Task directions => This exercise asks for every line of the material that contains the word "Example".

Extracted data =>
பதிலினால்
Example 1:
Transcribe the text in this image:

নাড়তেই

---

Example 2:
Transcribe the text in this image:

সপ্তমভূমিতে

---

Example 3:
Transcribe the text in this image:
---
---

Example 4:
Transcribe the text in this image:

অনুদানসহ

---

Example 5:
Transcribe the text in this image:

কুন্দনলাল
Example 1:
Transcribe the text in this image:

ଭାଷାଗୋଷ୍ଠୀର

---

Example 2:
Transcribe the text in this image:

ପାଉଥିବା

Answer =>
Example 1:
Example 2:
Example 3:
Example 4:
Example 5:
Example 1:
Example 2:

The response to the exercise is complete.